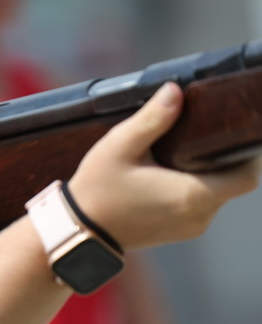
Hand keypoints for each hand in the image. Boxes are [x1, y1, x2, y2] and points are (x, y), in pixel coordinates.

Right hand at [69, 82, 260, 250]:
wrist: (79, 231)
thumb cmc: (97, 190)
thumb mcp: (119, 146)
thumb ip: (152, 118)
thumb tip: (175, 90)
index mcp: (191, 195)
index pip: (247, 176)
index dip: (248, 153)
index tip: (232, 133)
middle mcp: (199, 216)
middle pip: (233, 183)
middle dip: (221, 159)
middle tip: (197, 137)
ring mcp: (191, 228)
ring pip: (218, 195)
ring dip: (208, 175)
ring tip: (178, 156)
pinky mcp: (181, 233)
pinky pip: (202, 207)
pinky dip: (195, 189)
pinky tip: (169, 176)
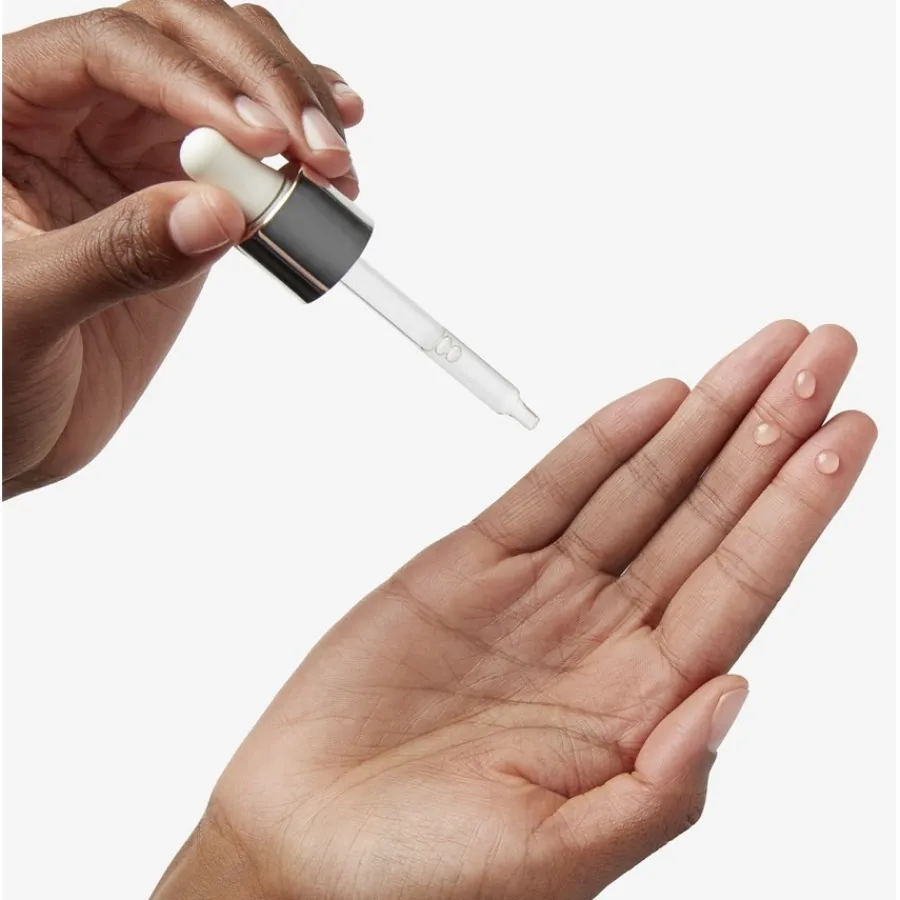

________________________

» TRY IT: Report every line of the material above in which "thumb" appears.

» SOLUTION:
thumb cmc: (97, 190)
thumb mcp: (119, 146)
thumb ip: (152, 118)
thumb tip: (175, 90)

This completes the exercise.